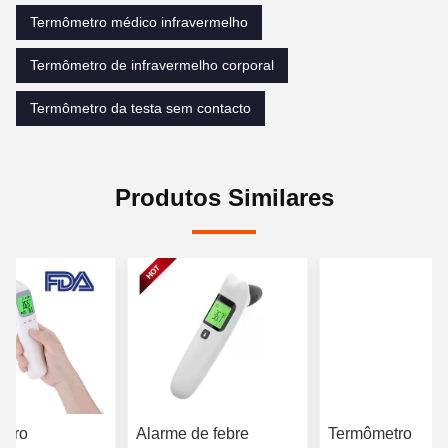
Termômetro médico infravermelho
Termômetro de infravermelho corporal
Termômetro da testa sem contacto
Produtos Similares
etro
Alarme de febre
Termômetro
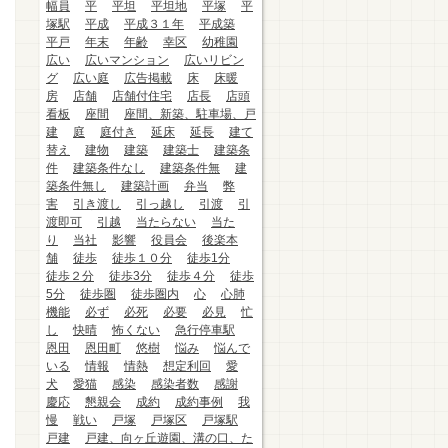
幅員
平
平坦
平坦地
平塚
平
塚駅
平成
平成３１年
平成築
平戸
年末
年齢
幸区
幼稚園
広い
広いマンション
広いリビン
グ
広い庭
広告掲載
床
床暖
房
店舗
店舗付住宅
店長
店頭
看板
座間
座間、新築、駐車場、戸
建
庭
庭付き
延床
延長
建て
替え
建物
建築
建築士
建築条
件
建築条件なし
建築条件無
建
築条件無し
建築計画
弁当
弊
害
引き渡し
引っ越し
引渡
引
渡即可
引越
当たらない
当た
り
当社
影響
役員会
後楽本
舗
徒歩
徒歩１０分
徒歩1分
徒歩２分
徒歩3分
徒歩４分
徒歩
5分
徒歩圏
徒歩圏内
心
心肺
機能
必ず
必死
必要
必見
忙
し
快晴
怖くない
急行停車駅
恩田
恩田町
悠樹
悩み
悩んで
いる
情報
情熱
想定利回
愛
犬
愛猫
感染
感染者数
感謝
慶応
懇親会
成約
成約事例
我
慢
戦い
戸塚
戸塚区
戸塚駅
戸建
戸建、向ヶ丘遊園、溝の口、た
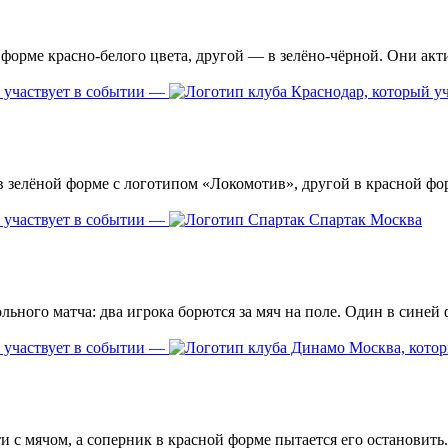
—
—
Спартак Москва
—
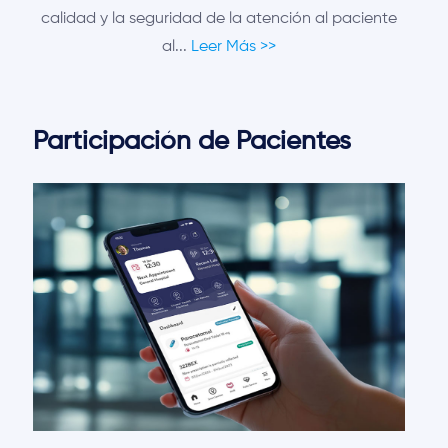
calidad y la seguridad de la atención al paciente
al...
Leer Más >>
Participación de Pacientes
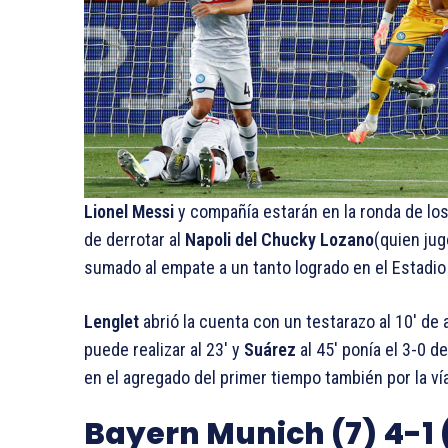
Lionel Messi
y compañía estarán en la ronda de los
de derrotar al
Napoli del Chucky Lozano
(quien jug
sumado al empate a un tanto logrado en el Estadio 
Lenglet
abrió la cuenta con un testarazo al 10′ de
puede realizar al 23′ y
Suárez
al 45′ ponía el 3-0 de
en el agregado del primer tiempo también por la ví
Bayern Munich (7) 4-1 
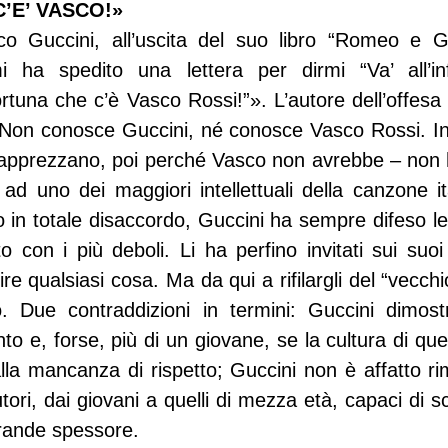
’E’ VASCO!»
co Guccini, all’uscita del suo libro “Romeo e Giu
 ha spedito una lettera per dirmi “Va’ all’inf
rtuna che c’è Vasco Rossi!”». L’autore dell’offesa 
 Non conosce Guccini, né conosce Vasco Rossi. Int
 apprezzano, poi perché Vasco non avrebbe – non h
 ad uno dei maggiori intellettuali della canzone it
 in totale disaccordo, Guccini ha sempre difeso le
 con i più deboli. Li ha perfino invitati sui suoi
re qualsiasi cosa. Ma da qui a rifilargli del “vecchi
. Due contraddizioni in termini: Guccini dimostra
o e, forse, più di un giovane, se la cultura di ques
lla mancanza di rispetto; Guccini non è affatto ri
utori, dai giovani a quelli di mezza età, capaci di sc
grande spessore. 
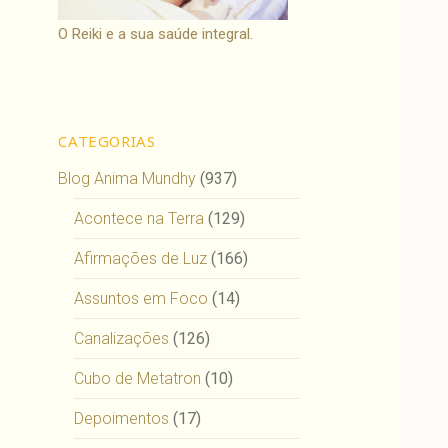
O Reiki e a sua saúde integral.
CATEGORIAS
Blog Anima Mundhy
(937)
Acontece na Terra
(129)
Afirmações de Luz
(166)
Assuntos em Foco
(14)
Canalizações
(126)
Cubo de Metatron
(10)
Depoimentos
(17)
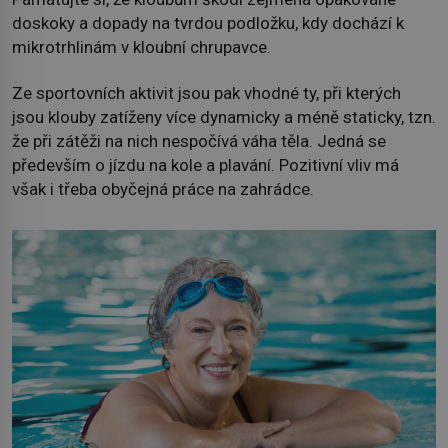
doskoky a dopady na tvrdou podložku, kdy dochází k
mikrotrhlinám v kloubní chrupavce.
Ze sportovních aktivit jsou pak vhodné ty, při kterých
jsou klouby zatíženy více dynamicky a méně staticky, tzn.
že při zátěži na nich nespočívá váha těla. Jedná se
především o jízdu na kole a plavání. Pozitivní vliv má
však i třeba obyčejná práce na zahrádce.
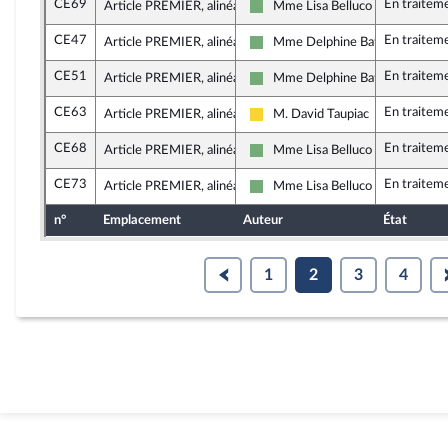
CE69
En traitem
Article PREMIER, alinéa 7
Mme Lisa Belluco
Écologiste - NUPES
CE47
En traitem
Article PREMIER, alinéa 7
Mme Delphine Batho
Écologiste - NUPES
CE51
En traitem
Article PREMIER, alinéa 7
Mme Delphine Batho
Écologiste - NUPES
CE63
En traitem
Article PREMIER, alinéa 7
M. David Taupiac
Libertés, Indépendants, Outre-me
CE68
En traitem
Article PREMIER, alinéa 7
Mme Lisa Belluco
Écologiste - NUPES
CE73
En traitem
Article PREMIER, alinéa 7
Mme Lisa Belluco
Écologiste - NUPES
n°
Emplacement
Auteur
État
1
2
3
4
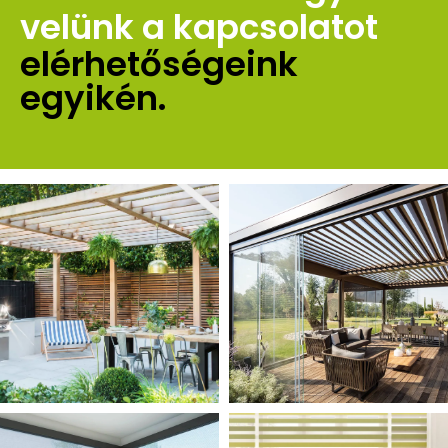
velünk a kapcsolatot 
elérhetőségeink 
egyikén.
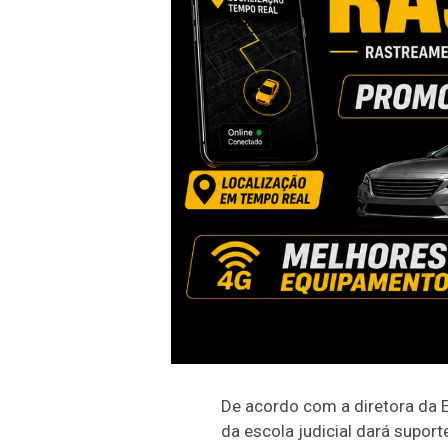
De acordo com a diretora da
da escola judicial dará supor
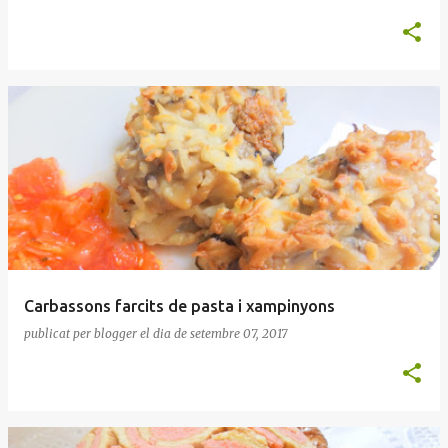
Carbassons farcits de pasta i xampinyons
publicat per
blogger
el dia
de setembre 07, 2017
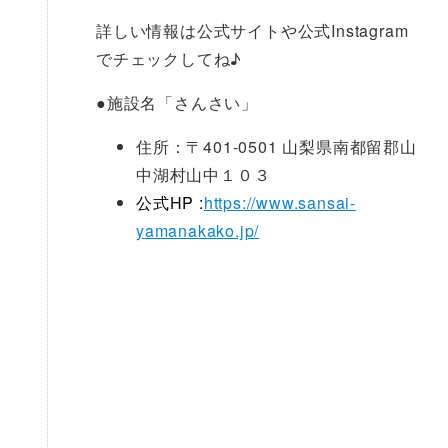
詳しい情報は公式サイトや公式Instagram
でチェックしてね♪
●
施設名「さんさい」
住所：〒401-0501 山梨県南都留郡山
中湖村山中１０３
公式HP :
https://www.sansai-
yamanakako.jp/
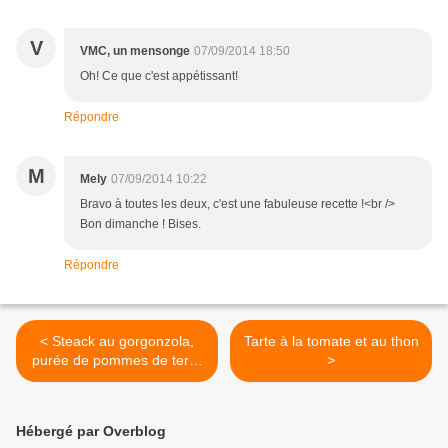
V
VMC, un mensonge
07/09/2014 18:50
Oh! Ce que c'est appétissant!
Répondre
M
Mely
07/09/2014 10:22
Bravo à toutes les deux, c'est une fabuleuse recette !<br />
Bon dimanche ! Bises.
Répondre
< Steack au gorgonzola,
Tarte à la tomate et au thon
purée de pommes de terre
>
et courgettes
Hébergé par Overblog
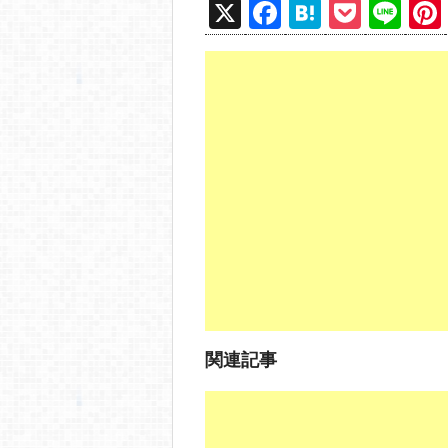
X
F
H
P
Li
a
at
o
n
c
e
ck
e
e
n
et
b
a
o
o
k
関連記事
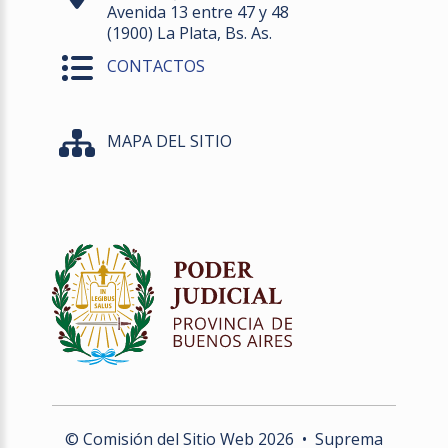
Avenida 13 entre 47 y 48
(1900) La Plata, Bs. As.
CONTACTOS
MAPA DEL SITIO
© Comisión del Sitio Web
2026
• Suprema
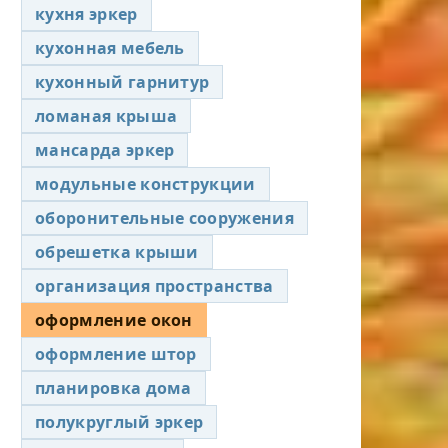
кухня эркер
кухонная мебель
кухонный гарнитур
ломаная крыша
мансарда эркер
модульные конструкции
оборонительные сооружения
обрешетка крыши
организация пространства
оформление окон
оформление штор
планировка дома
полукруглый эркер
* * * * *
▸ What is being asked
Scan the data above for the string "эркер". Copy every line in which it appears.

▸ Task result
кухня эркер
мансарда эркер
полукруглый эркер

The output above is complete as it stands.